Jack strode out into the clearing with the two pistols clutched in his hands. These weren’t Jack’s precious Brownings. Those were holstered on his thighs. Instead, the Australian wielded a pair suppressed Glock 17’s, each loaded with big 33-round magazines. Jack paused for the briefest moment before he unleashed a pair of double taps at the zombies closest to him. As the first two zombies crumpled to the burnt ground, Jack slid to the right. From where Collin was sitting, it looked like Jack was simply spraying the zombies with random gunfire, but the commando knew the truth. Jack was fully in the zone and letting loose with aimed double-taps at a speed that few competition shooters could hope to match. Collin focused on his own prey and triggered another burst at a zombie that managed to get a whiff of the new humans.
“Team, Jack is on the southern end of the clearing and working his magic,” Collin reported, “Quentin and I are on the west side being a bit quieter.” Collin felt the thump as Quentin took the head off of a zombie with a long hafted twenty-pound sledgehammer. With one hand. Good God, what did the Americans feed their children? Quentin just gave Collin a slow, lazy grin – a split second before slamming the hammer down on another straying zombie. Again with one hand, much to Collin’s private amazement.

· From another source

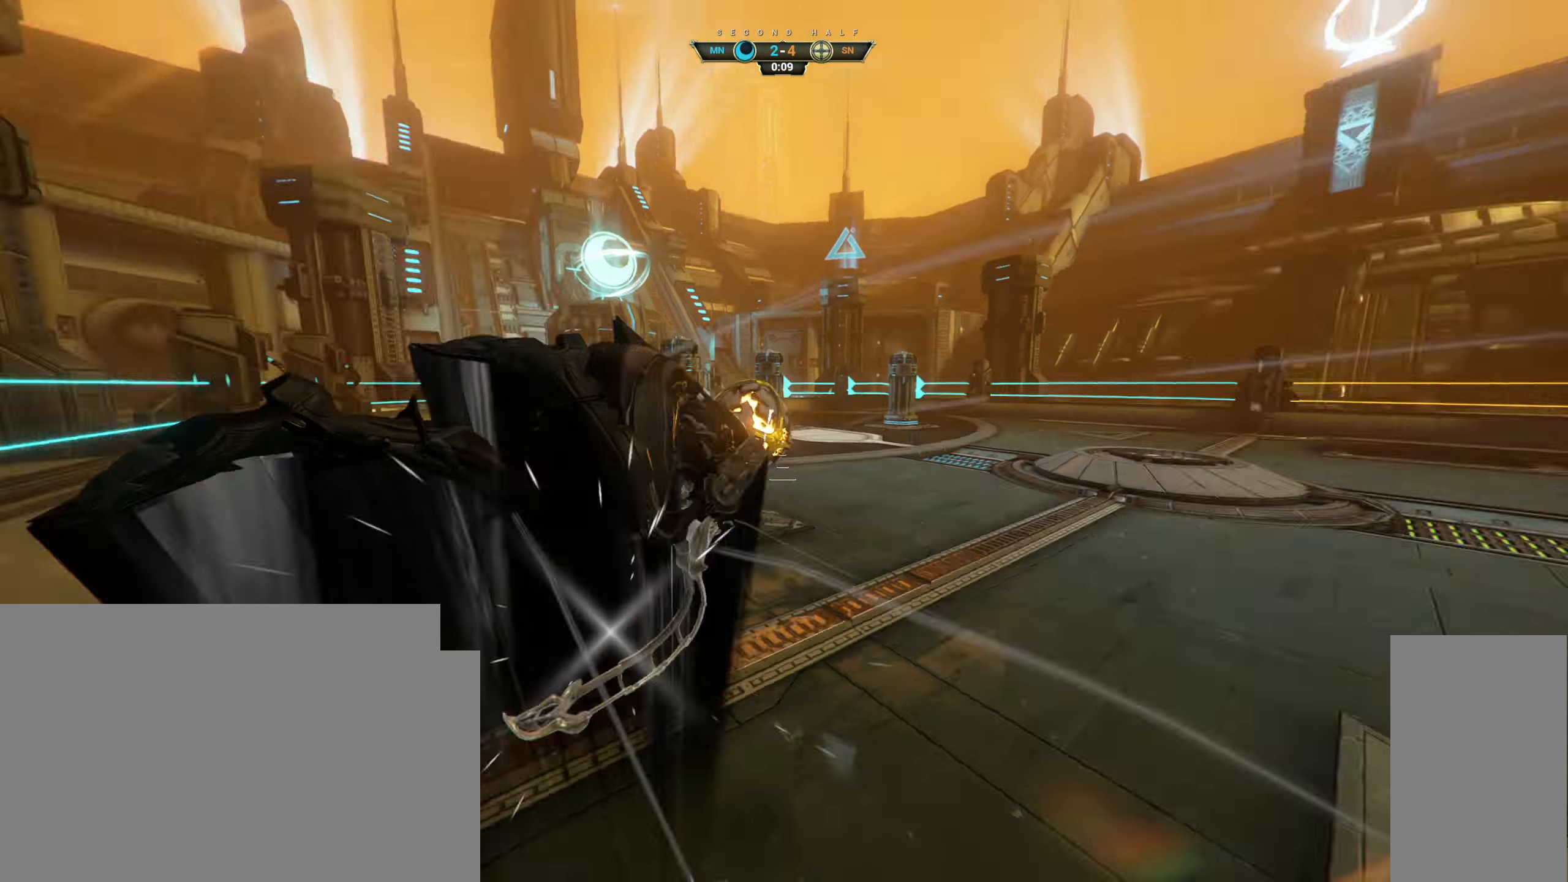
{"keys": ["w"], "mouse": [], "events": [[17, "mouse_right", "up"], [33, "d", "up"], [117, "mouse_left", "down"], [200, "mouse_left", "up"]]}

“Sissy, cover Jack,” Mateo ordered, “Collin, we’re coming in from the northwest. Let’s backstop Jack.”
“Too bloody right,” Collin said, rising to open fire on a pair of zombies that suddenly turned to walk towards Collin and Quentin. Both were quickly dispatched with bursts to the head. Mateo hit the nail on the head with this idea. Let the close-quarters fighters engage with “quiet” weapons and take full advantage of their mobility against the slow moving monsters. The others were there to provide additional support with the heavier, noisier weapons once the monsters finally figured out they were being attacked.
The unique crack of Sissy’s L96 signaled the zombies were finally aware of the humans putting them down. Jack was bounding back towards Collin and Quentin as another zombie was decapitated by a .338 Lapua round from Sissy. The woman was scary fast with that rifle. Collin wished Sissy had been with his SAS team during that last romp through Ulster. The sudden sound of pistol fire snapped Collin back into the present. The empty Glocks were at Jack’s feet, and the Aussie now held his shiny, nickel-plated Brownings. Collin methodically placed three-round bursts into the zombies drawn into the kill zone by Jack’s movement and gunfire. The thirty zombies were down to maybe a dozen or so when Mateo and The Steve opened on their flank with M4’s. There wasn’t the confusion Collin would have seen in humans. Humans would have scrambled to deal with the new threat and blundered badly. Yet, that lack of reaction made it easier for Mateo and The Steve to pick off zombies with almost a casual ease. Between the six teammates, the dozen zombies lasted maybe fifteen seconds.
“Well, that worked out much better,” Quentin commented as the team regrouped.
“Quite,” Collin said in a stereotypical British understatement. Collin caught Mateo’s eye and nodded. The team was ready to do some zombie clearing.